Baylor Uganda works with Ministry of Health Uganda, CDC, WHO and other IPs to strengthen prevention, detection and response to public health emergencies at national, regional, district and community levels. Our key expertise in GHS includes:
B.1. Core GHS capacity: Strengthening surveillance and laboratory systems including sentinel and community-based surveillance systems, antimicrobial resistance prevention, Border Health Security, mass vaccination support including microplanning and implementation, community mobilization and conducting population movement assessment across borders to inform surveillance systems.

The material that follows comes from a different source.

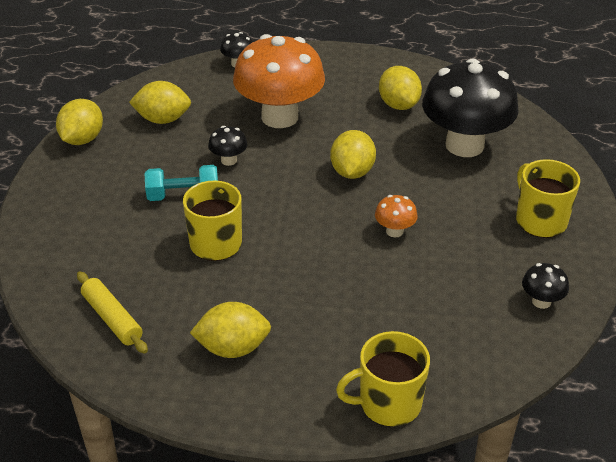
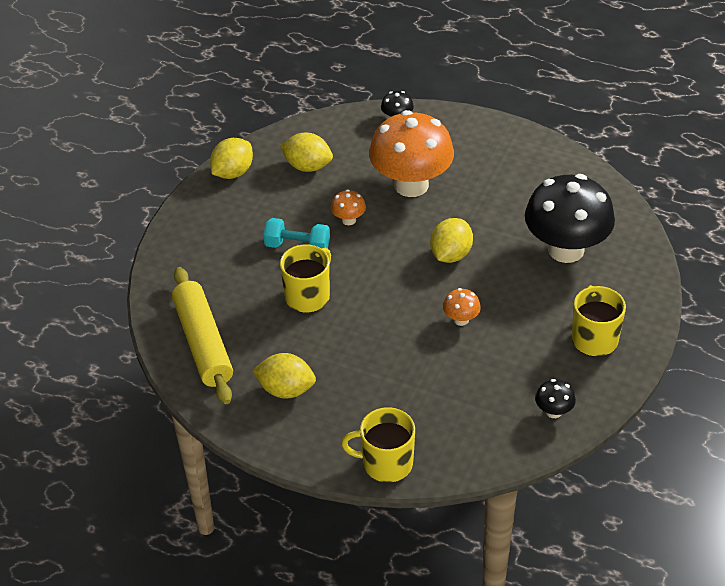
camera: 20 degrees right, 5 degrees up
(112, 318) = (203, 343): yellow rolling pin -> yellow rolling pin, size x1.71
(229, 160) = (348, 220): black mushroom -> orange mushroom
(398, 105) = (526, 194): yellow lemon -> none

B.2. Emergency response: Our team have capacity and have collaborated with MOH to conduct rapid risk assessments and situation analysis, support and deploy surge team, participate in IMT including in the different pillars, establish regional emergency operation centers and functionalize regional coordination mechanisms, support train and operationalize district rapid response teams, and train and coordinate emergency medical services. We also have capacity to support risk communication and community engagement during outbreaks and community-based disease surveillance and response. We also have capacity to support After Action Reviews and we are currently co-developing SIMEX with MOH, WHO and CDC.

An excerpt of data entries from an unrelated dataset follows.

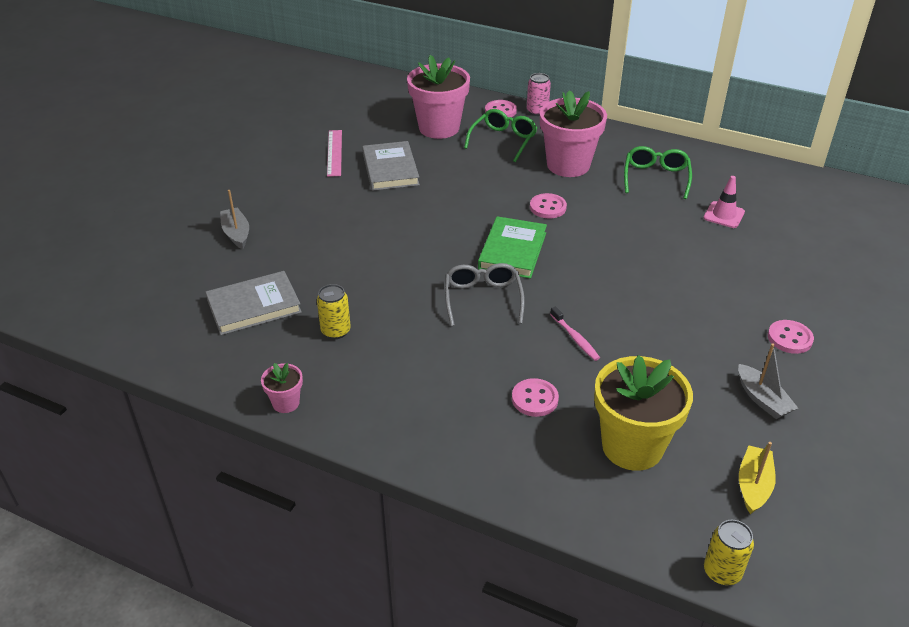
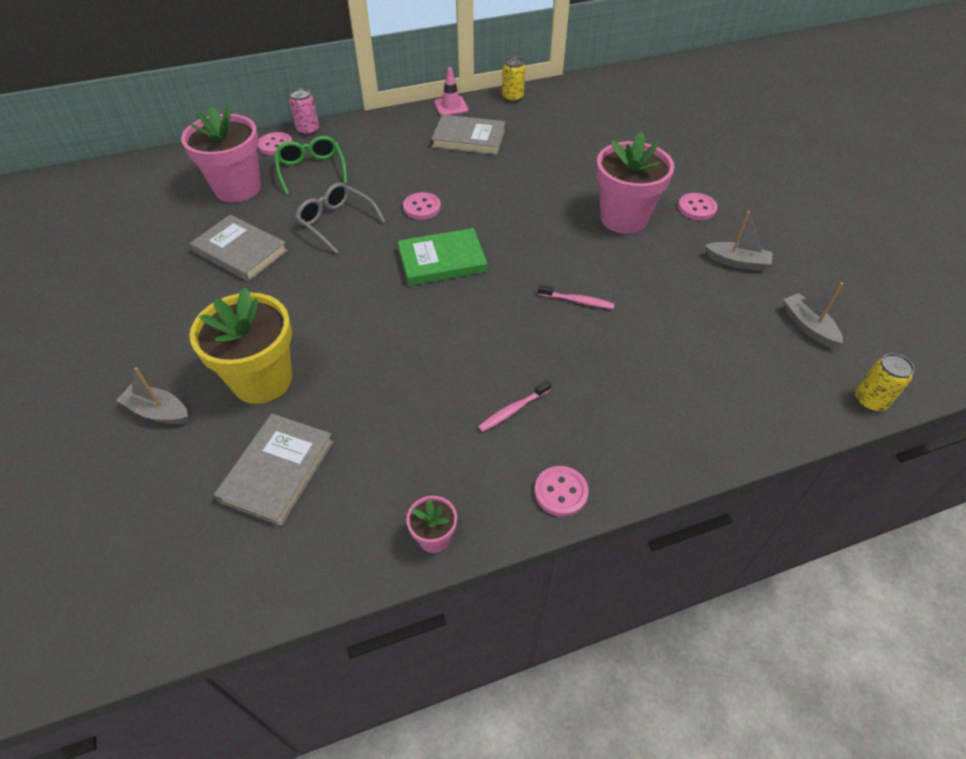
camera: 45 degrees left, 10 degrees up
(334, 153) = (161, 266): pink ruler -> none
(336, 331) = (389, 434): yellow can -> yellow can (512, 98)
(428, 372) = (513, 410): none -> pink toothbrush
(483, 298) = (472, 316): grey glasses -> grey glasses (336, 222)
(512, 251) = (442, 260): green book -> green book turned 75 degrees counterclockwise
(535, 399) = (614, 370): pink button -> pink button (561, 492)
(568, 165) = (392, 163): pink flower pot -> pink flower pot (623, 218)
(632, 446) = (716, 356): yellow flower pot -> yellow flower pot (262, 380)
(656, 177) = (469, 139): green glasses -> grey book
(724, 215) = (549, 142): pink traffic cone -> pink traffic cone (451, 106)
(753, 485) = (808, 326): yellow boat -> grey boat

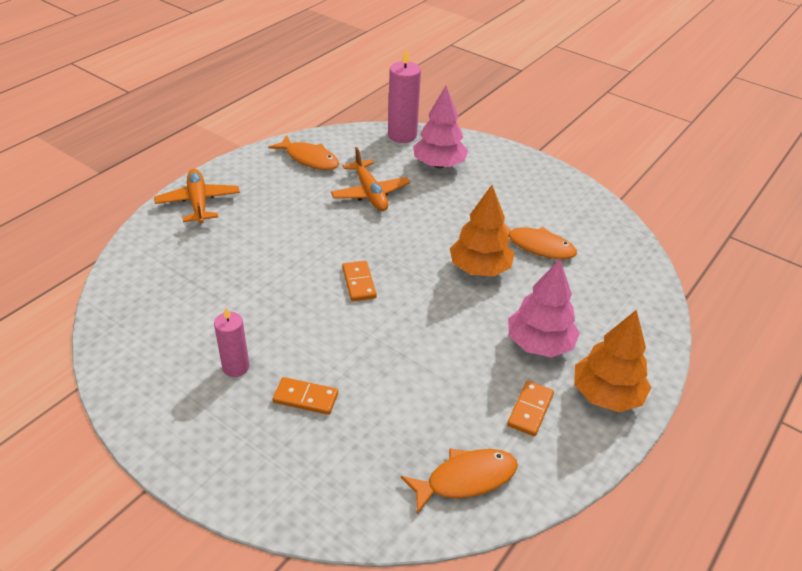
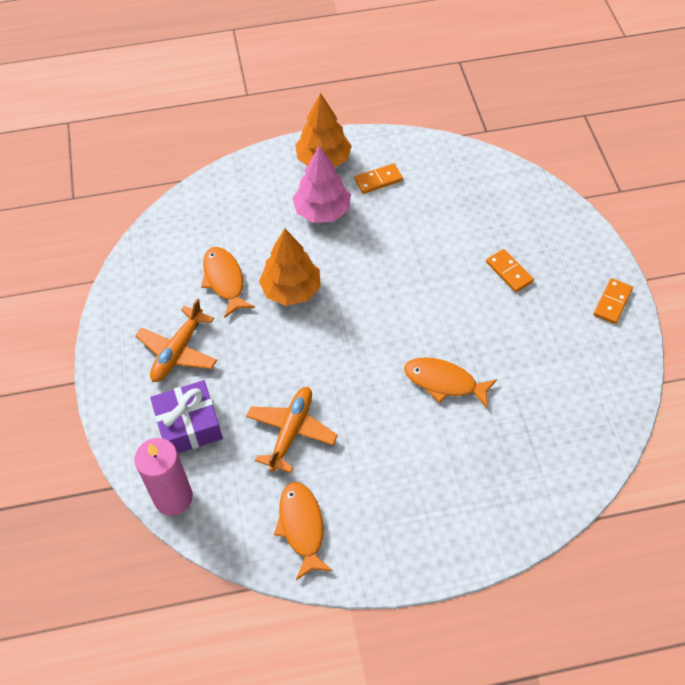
camera: 135 degrees left, 15 degrees up
(198, 202) = (461, 533): orange plane -> orange plane (178, 351)
(236, 367) = (541, 324): pink candle -> none
(359, 283) = (394, 338): orange domino -> orange domino (612, 302)
(439, 165) = (189, 425): pink tree -> purple gift
(465, 479) = (456, 171): orange fish -> orange fish (444, 382)

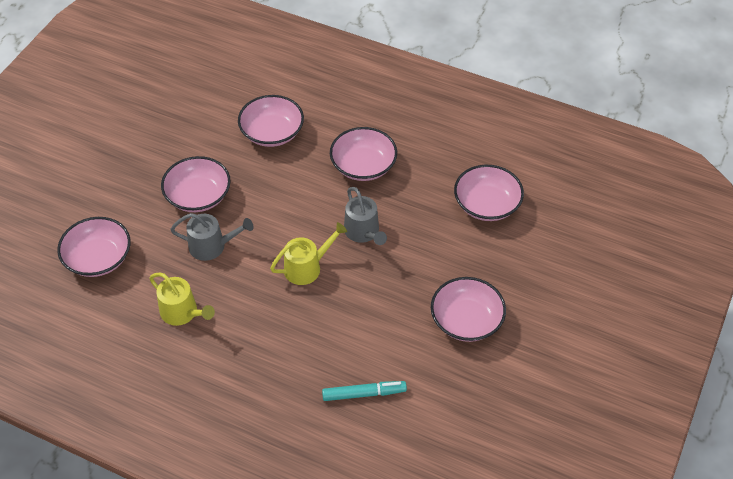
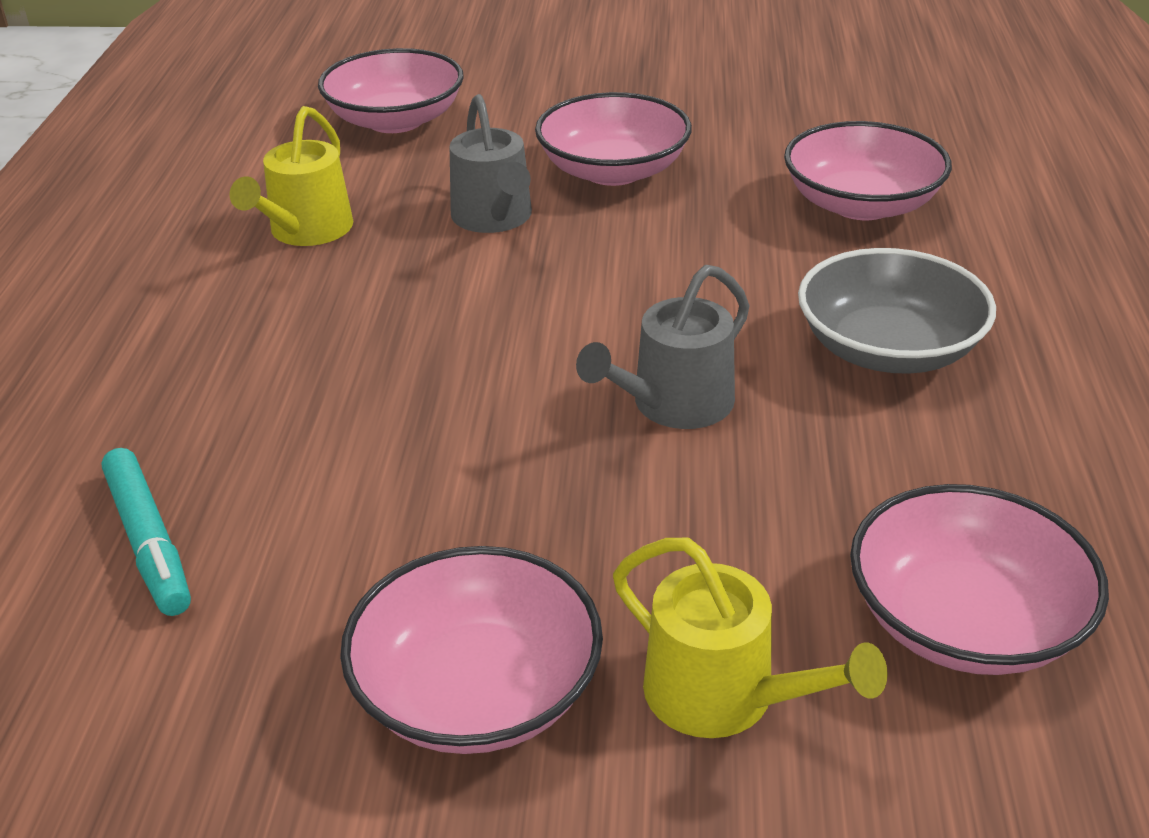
camera: 70 degrees right, 15 degrees down
(307, 267) = (508, 348): yellow watering can -> yellow watering can (723, 696)
(363, 165) = (888, 348): pink bowl -> grey bowl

Key successes: 1) Supported MOH to develop a strategic plan for the department of Integrated Epidemiology, Surveillance and PHEs; Adapt 3rd IDSR guidelines and establish national integrated sentinel surveillance. 2) Established Fort Portal REOC which effectively coordinated COVID-19 response. 3) 17/17 District health task forces and subcommittees functionalized for COVID-19 response. 4) 17/17 districts led capacity building and implementation of eIDSR, IPC, COVID-19 RDT use and homebased care. 5) Rolled out 3rd edition IDSR in 17/17 districts. 6) COVID-19 vaccine uptake 1st dose-84% and 2nd dose 56%. 7) COVID-19 contact tracing using GoData in 63 districts (14 in Soroti) through WHO funding. 8) Provided flexible funds for PHE response at national and district level. 9) Strengthened border health security including assessing population connectivity assessments in 2 regions. 10) Established and built infection prevention and control committees in >300 health facilities in all the 17 supported districts.
B.3. Continuity of essential health services: We have capacity to support delivery of emergency medical outreach services to ensure continuity of care especially for the most vulnerable (children and mothers), and strength integrated community case management including strengthening surveillance for malnutrition among children. Below is an example of how we supported access to medical services in flood and landslide districts in Uganda, with WHO support:
Emergency Medical Outreaches (EMOs) and integrated Community Case Management (iCCM) in flood and landslide affected districts of Bududa, Sironko and Bundibugyo
Baylor Uganda with funding from WHO implemented a project to improve the treatment of Malaria, Pneumonia, and Diarrhoea among U5s, by VHTs, and extend essential medical services to hard-to-reach and underserved communities through iCCM and EMOs in flood and landslide affected Bundibugyo, Bududa, and Sironko districts. We worked with districts to establish the hard-to-reach and most affected sub-counties, and constitute 2 medical teams of 4 people each per district (clinical officer, lab, nurse/midwife and records officer). We conducted integrated PMTCT/EID and immunization outreaches to outreach sites and hard-to-reach villages. We also trained and provided required equipment, medicines and diagnostics to 1 VHT per village to provide iCCM (240 per district).